Published 07/11/2015

Northern Ireland is set to get its second crematorium. The new facility will be located on the outskirts of north Belfast and will relieve pressure on Roselawn, at present the only crematorium in the province
Northern Ireland is set to get its second crematorium. The new facility will be located on the outskirts of north Belfast and will relieve pressure on Roselawn, at present the only crematorium in the province

Northern Ireland is set to get its second crematorium. The new facility will be located on the outskirts of north Belfast and will relieve pressure on Roselawn, at present the only crematorium in the province.

Following months of debate, Antrim and Newtownabbey Borough Council agreed the plan and has now advertised for tenders from firms interested in designing, building, financing and operating the service.

The new £6m crematorium is planned for land opposite the theatre and leisure centre on the Doagh Road, under a Public-Private Partnership arrangement.

However, there have been some objections from residents living in the vicinity of the site, with people raising concerns about possible pollution, traffic disruption and the potential detrimental impact on local property prices.

Some have even opposed the proposal "on the grounds of Christian conviction".

One person emailed the council to say: "Cremation essentially is a pagan practice used primarily in eastern nations which have no knowledge of the Christian gospel. Despite the political correctness of 2015 we need a return to our roots. In Genesis chapter 15 we have direct reference to burial. God makes a promise to Abraham: 'Thou shalt go to thy fathers in peace, and thou shalt be buried in a good old age.' Burial clearly was practised throughout holy scripture and there are many examples."

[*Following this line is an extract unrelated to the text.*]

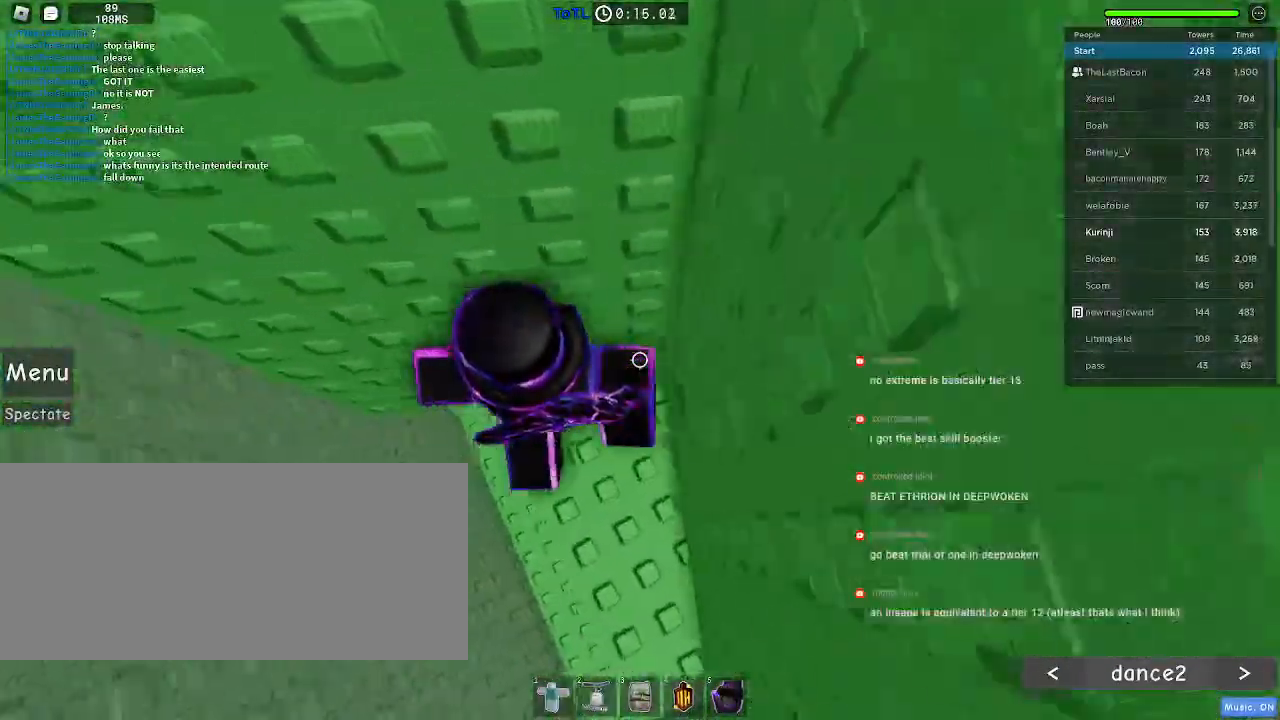
{"keys": ["a", "space"], "mouse": []}
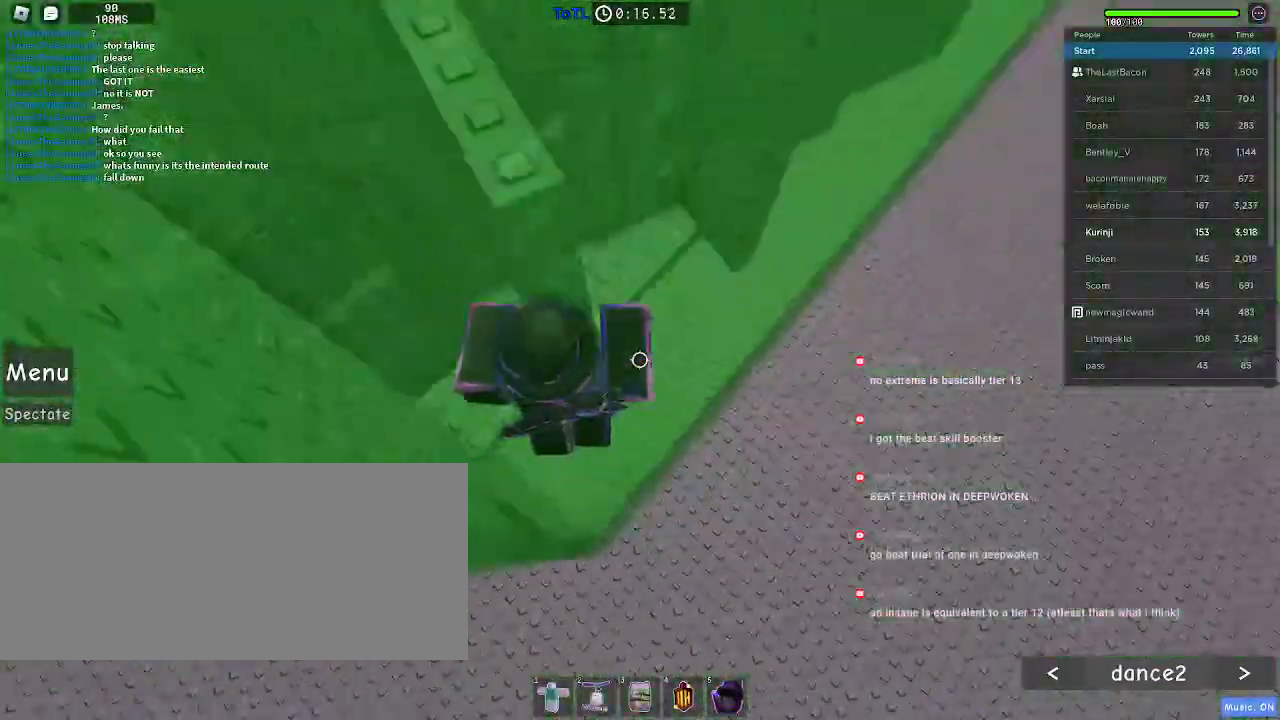
{"keys": ["a", "space"], "mouse": [], "events": []}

Most families in Northern Ireland still opt for burial for their loved ones, but cremation is growing in popularity.

Three years ago, the waiting time for cremation was up to five days, and in response Belfast City Council started to extend the crematorium's opening hours last year.

A spokeswoman for the council said the service was currently running with no hiccups.

"There is no delay in processing cremation requests," she added.

"Roselawn Crematorium offers 17 daily slots for cremation from Monday to Friday, and 13 slots for cremation on Saturdays.

"Slots are allocated on a first come, first served basis, and there are very few days when no slots are available."

Outside greater Belfast, a number of councils have considered opening crematoria.

Fermanagh and Omagh District Council are currently discussing plans for one in Omagh.

The issue was raised at a meeting of the council in September.

Prior to that, the council in 2012 received permission for a commercially managed crematorium, but this will run out shortly.

A newly opened crematorium in Co Cavan has raised doubts over whether the new proposal would be commercially viable.

The plans come after a proposal to build one in Londonderry was ruled out earlier this year.

A feasibility report for Derry City Council concluded that there was "no economic incentive for the council to develop a crematorium in the present time".